27. Madde’yle korunan kültürel hakların uygulanması doğrultusunda Komite, özellikle yerli halklar bağlamında kültürün, toprak kaynaklarının kullanılmasına bağlı özel yaşam şeklini de içeren bir çok sekilde kendini ifade ettiğini gözlemlemektedir. Söz konusu hak, balıkçılık ve avcılık gibi geleneksel meşguliyetleri ve yasa tarafından korunan rezervlerde yaşama hakkını içerebilir. 5/ Bu haklardan yararlanma, korumaya dair pozitif yasal tedbirleri ve azınlık topluluklarının kendilerini etkileyen kararlara etkin katılımını sağlamaya yönelik tedbirleri gerektirebilir.


* Bölgesel veya Azınlık Dillerine Dair Avrupa Şartı’nın 8. Maddesi’ne göre devletler, kendilerinin demografik gerçekliğine en iyi şekilde uyan azınlık dilinin kullanılmasına yönelik seviye için çabalamalıdırlar. Zira 8. Madde, „her dilin durumuna göre“ uygulanabilir.

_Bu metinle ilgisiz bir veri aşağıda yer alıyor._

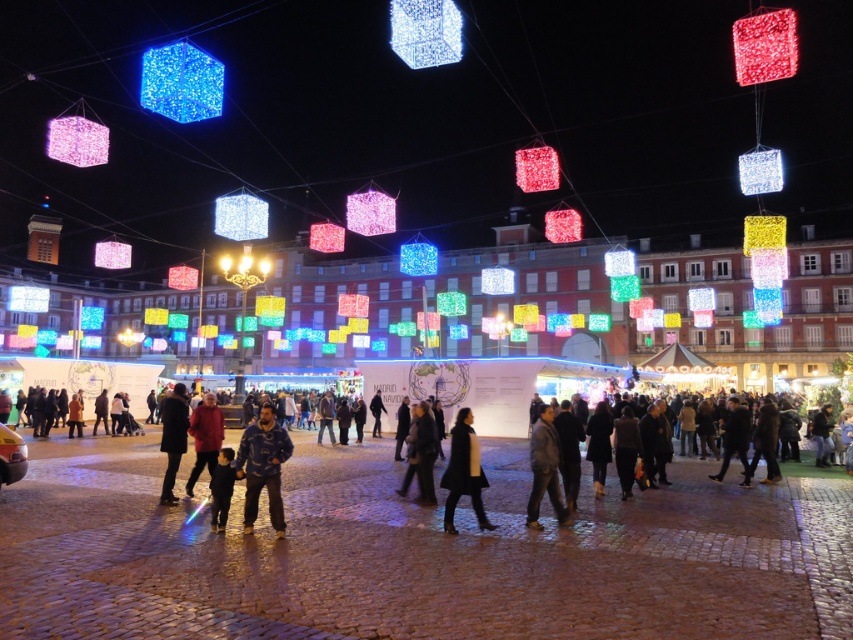
Question: Among these points, which one is farthest from the camera?

Choices:
 (A) (212, 394)
 (B) (549, 451)
 (C) (222, 468)

Answer: (A)

Question: Does dark brown leather jacket at lower left have a lesser width compared to black leather jacket at center?

Choices:
 (A) yes
 (B) no

Answer: (B)

Question: Which object is positioned closest to the leather jacket at center?

Choices:
 (A) dark blue jacket at center
 (B) dark brown leather jacket at lower left
 (C) matte blue cube at upper left
 (D) black wool coat at center

Answer: (D)

Question: Which of these objects is positioned farthest from the dark brown leather jacket at lower left?

Choices:
 (A) red matte jacket at center
 (B) black wool coat at center

Answer: (B)

Question: Can you confirm if blue fleece jacket at center is thinner than leather jacket at center?

Choices:
 (A) yes
 (B) no

Answer: (A)

Question: Can you confirm if black wool coat at center is smaller than black leather jacket at center?

Choices:
 (A) no
 (B) yes

Answer: (A)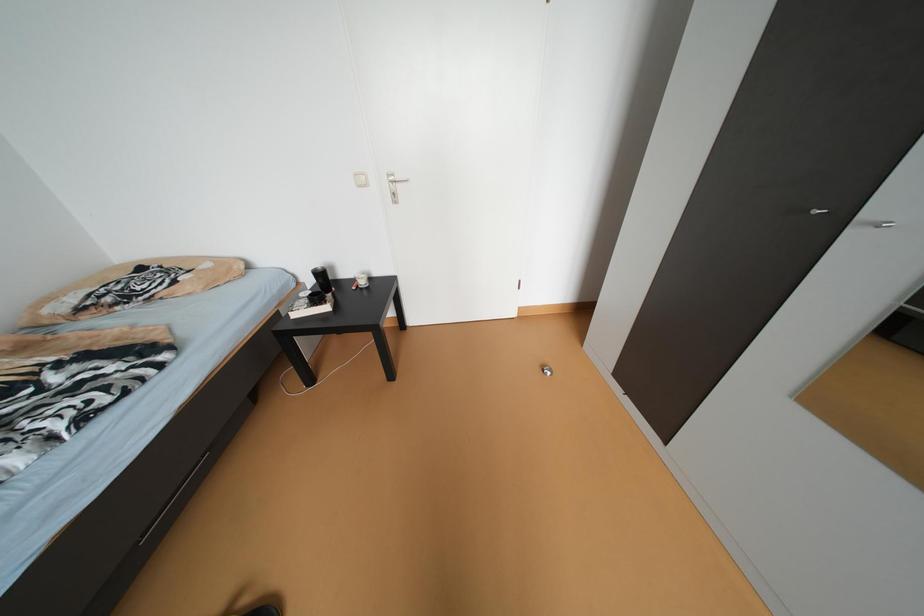
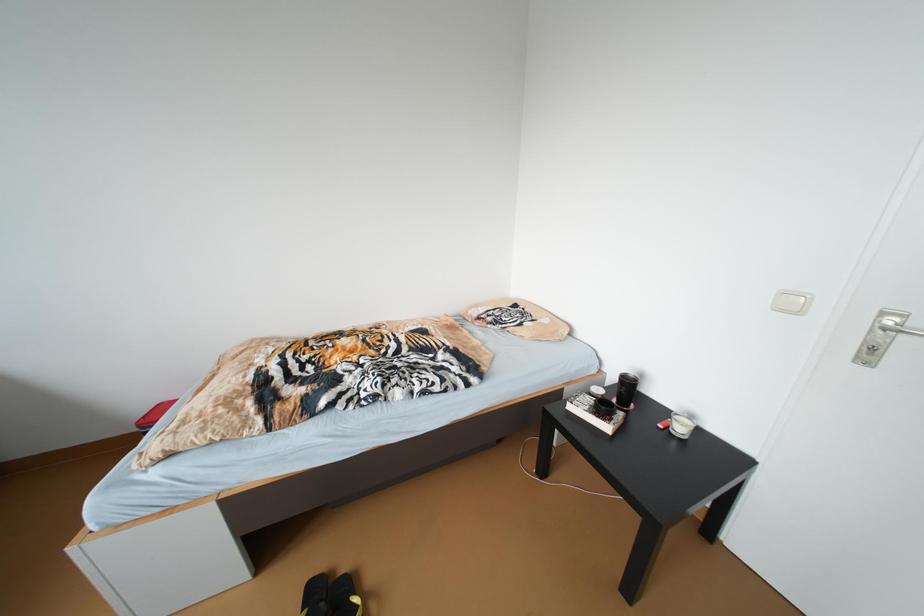
Question: The camera is either moving clockwise (left) or counter-clockwise (right) around the object. The first image is from the beginning of the video and the second image is from the end. Is the camera moving left or right when shooting the video?

Choices:
 (A) Left
 (B) Right

Answer: (B)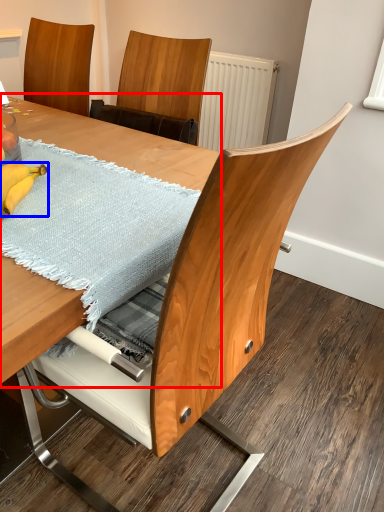
Question: Which of the following is the farthest to the observer, table (highlighted by a red box) or banana (highlighted by a blue box)?

Choices:
 (A) table
 (B) banana

Answer: (B)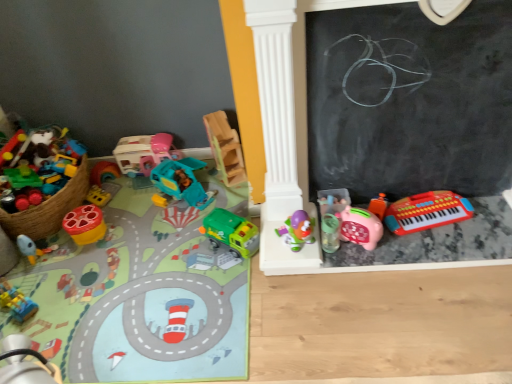
This screenshot has height=384, width=512. What are the coordinates of `vacant area located to the right-hand side of teal plastic car at center, marked as the 7th toy in a right-to-left arrangement` in the screenshot? It's located at (218, 192).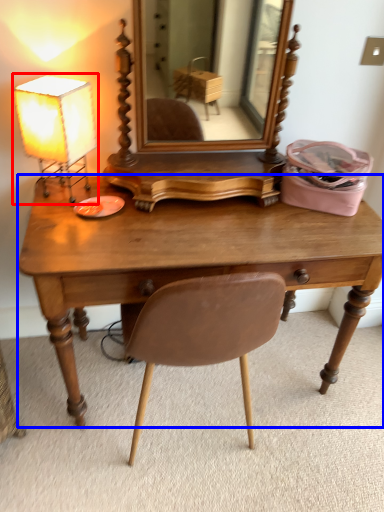
Question: Which of the following is the farthest to the observer, lamp (highlighted by a red box) or desk (highlighted by a blue box)?

Choices:
 (A) lamp
 (B) desk

Answer: (A)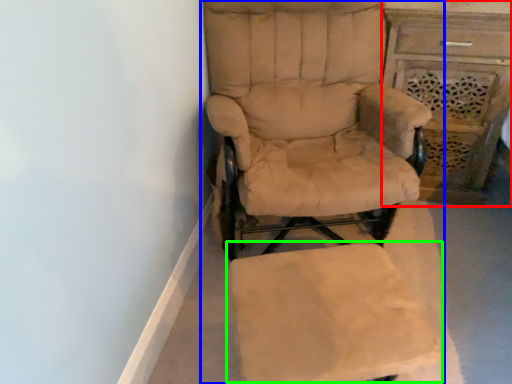
Question: Considering the real-world distances, which object is farthest from vanity (highlighted by a red box)? chair (highlighted by a blue box) or swivel chair (highlighted by a green box)?

Choices:
 (A) chair
 (B) swivel chair

Answer: (B)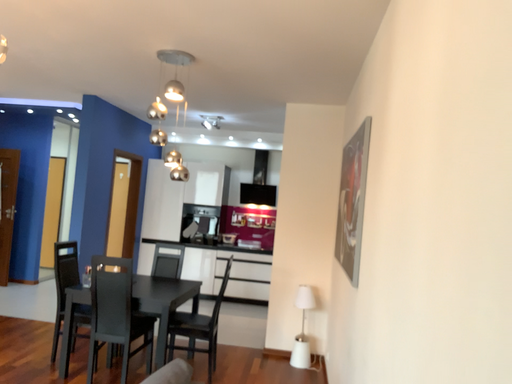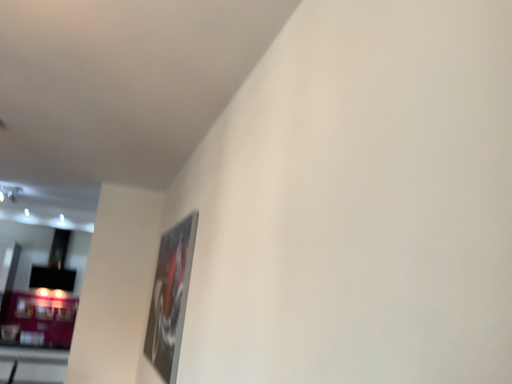
Question: Which way did the camera rotate in the video?

Choices:
 (A) rotated right
 (B) rotated left

Answer: (A)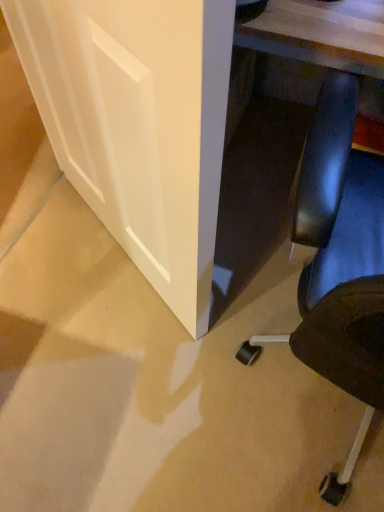
Question: Looking at the image, does white matte door at lower left seem bigger or smaller compared to black leather chair at lower right?

Choices:
 (A) big
 (B) small

Answer: (B)

Question: Visually, is white matte door at lower left positioned to the left or to the right of black leather chair at lower right?

Choices:
 (A) left
 (B) right

Answer: (A)

Question: Is white matte door at lower left spatially inside black leather chair at lower right, or outside of it?

Choices:
 (A) inside
 (B) outside

Answer: (B)

Question: Is black leather chair at lower right inside the boundaries of white matte door at lower left, or outside?

Choices:
 (A) inside
 (B) outside

Answer: (B)

Question: In terms of size, does black leather chair at lower right appear bigger or smaller than white matte door at lower left?

Choices:
 (A) big
 (B) small

Answer: (A)

Question: Is point (355, 348) positioned closer to the camera than point (62, 38)?

Choices:
 (A) farther
 (B) closer

Answer: (B)

Question: In terms of height, does black leather chair at lower right look taller or shorter compared to white matte door at lower left?

Choices:
 (A) short
 (B) tall

Answer: (B)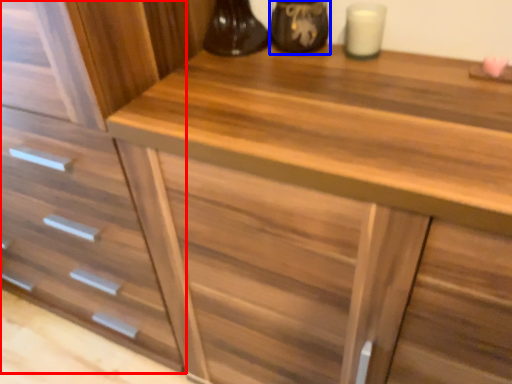
Question: Which object is further to the camera taking this photo, drawer (highlighted by a red box) or appliance (highlighted by a blue box)?

Choices:
 (A) drawer
 (B) appliance

Answer: (B)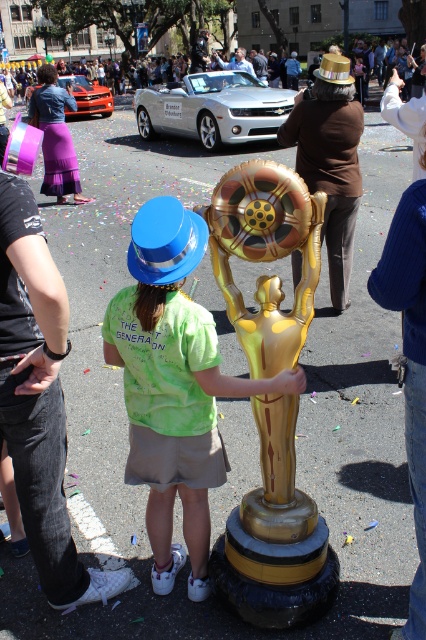
Looking at this image, is the position of gold metallic statue at center less distant than that of green tie-dye shirt at center?

No, it is not.

Between point (256, 232) and point (155, 544), which one is positioned in front?

Point (256, 232)

At what (x,y) coordinates should I click in order to perform the action: click on gold metallic statue at center. Please return your answer as a coordinate pair (x, y). Looking at the image, I should click on (276, 534).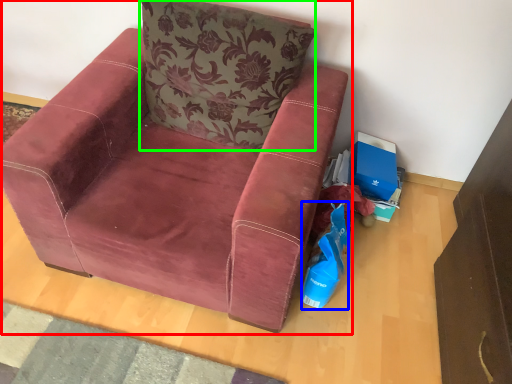
Question: Which object is positioned farthest from chair (highlighted by a red box)? Select from shopping bag (highlighted by a blue box) and pillow (highlighted by a green box).

Choices:
 (A) shopping bag
 (B) pillow

Answer: (A)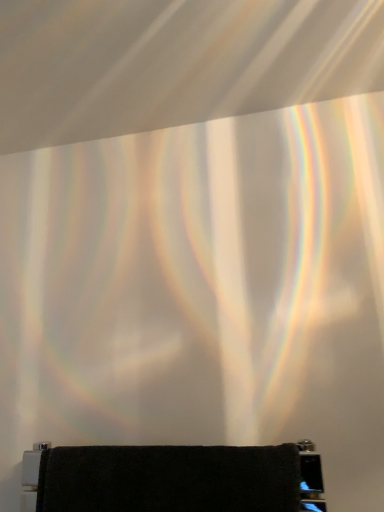
Describe the element at coordinates (169, 479) in the screenshot. This screenshot has width=384, height=512. I see `black terry cloth towel at lower center` at that location.

Locate an element on the screen. black terry cloth towel at lower center is located at coordinates (169, 479).

Locate an element on the screen. black terry cloth towel at lower center is located at coordinates (169, 479).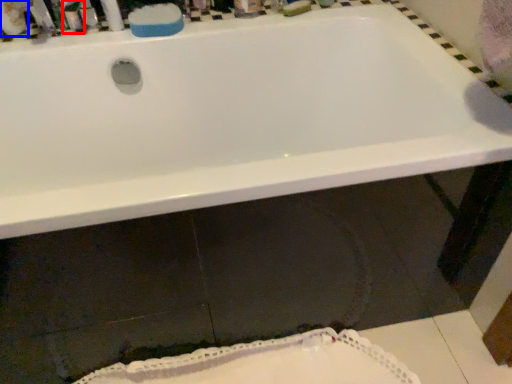
Question: Which object appears farthest to the camera in this image, toiletry (highlighted by a red box) or mouthwash (highlighted by a blue box)?

Choices:
 (A) toiletry
 (B) mouthwash

Answer: (A)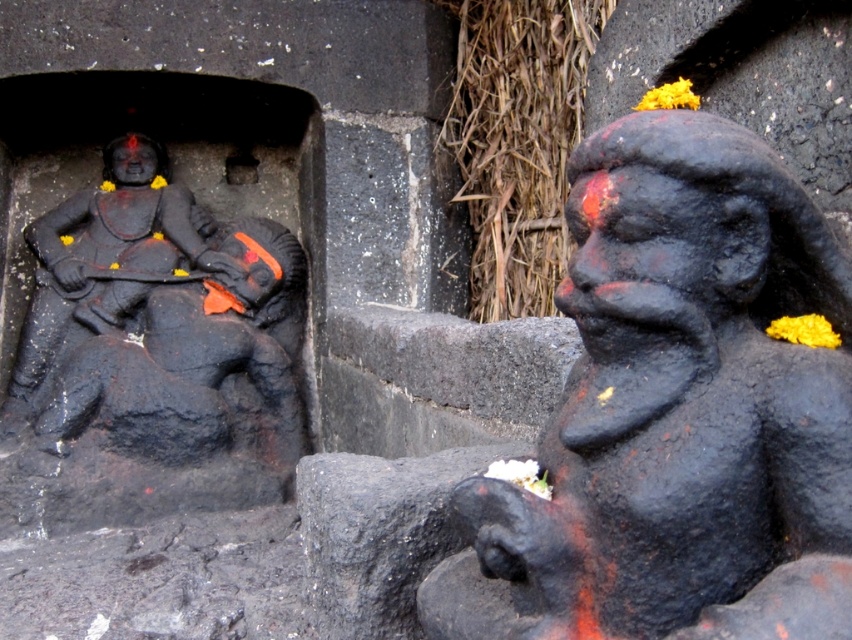
You are an art conservator assessing the placement of the sculptures in the temple. Given that the black stone monkey at right is shorter than the matte black statue at left, which sculpture would you recommend placing closer to the entrance to ensure visitors first notice the taller one?

The matte black statue at left is taller, so it should be placed closer to the entrance to ensure visitors first notice its height.

You are an art conservator assessing the structural stability of the sculptures. Given that the black stone monkey at right is smaller in width than the matte black statue at left, which sculpture might require more support to prevent toppling? Explain your reasoning based on their sizes.

The black stone monkey at right has a lesser width compared to the matte black statue at left. Since the monkey is narrower, it has a smaller base, making it more prone to toppling. Therefore, the black stone monkey at right would require more support to ensure stability.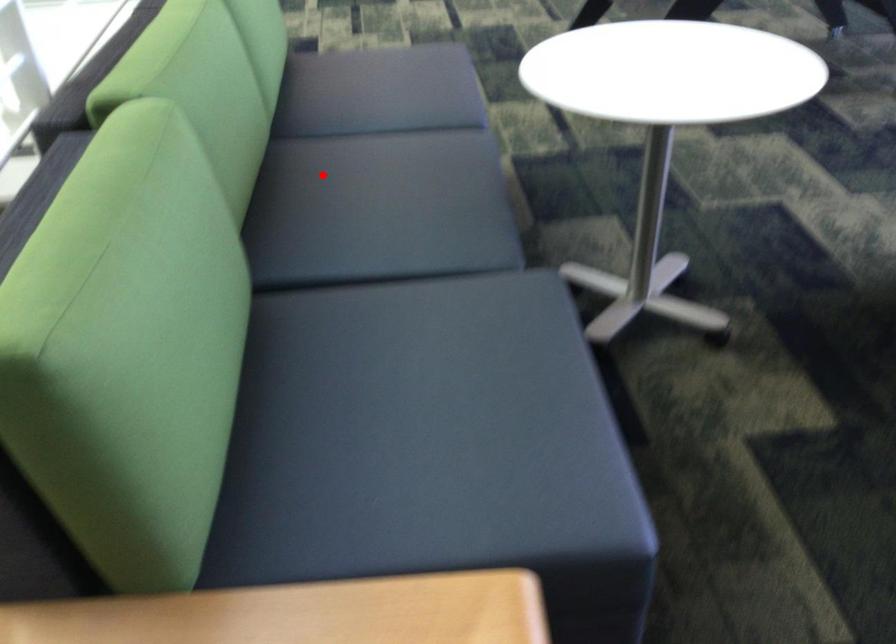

* Eğitimde Ayrımcılığa Karşı UNESCO Konvansiyonu, dil ayrımcılığını da içeren çeşitli temellere dayalı ayrımcılığı yasaklamaktadır. Konvasiyon’un 1 (2). Maddesi’ne göre eğitim, eğitime erişimi de içeren her tür ve seviyeyi kapsamaktadır.

* 1989 tarihli Çocuk Hakları Sözleşmesi, çocuğun eğitim hakkını tanımaktadır. Madde 28(1)’e göre:

Devletler çocuğun eğitim hakkını tanır ve bu hakkı özellikle fırsat eşitliği temelinde ve artan bir şekilde gerçekleştirme amacında olmalıdır.


Sonuç:

* Avrupa Batı Trakya Türk Federasyonu (ABTTF), bundan dolayı Yunanistan hükümetini, 3518/2006 sayılı ve tarihli yasa ile zorunlu eğitimin dokuz yıldan on yıla çıkarılmasının azınlık okul sistemini de kapsayacak şekilde düzenlemesi yönünde teşvik eder.

* ABTTF, Yunanistan’daki azınlık eğitim sisteminin çok kültürlülük ve çok dillilik prensiplerine göre yeniden yapılnadırılması gerektiğini savunmaktadır. Bu bağlamda ABTTF, Müslüman Türk öğrenciler için resmi dil olan Yunanca’nın yanısıra anadillerini öğrenmeleri için Yunan hükümetini gerekli koşulları sağlamaya teşvik eder ve Azınlık çocuklarının iki dilli okul öncesi eğitime ve dolayısıyla kendi ana dillerinde eğitim hakkına sahip olabilmeleri için Yunanistan’ı ülkedeki etnik azınlıkların eğitim hakkını garanti alacak şekilde gerekli önlemleri almaya davet eder.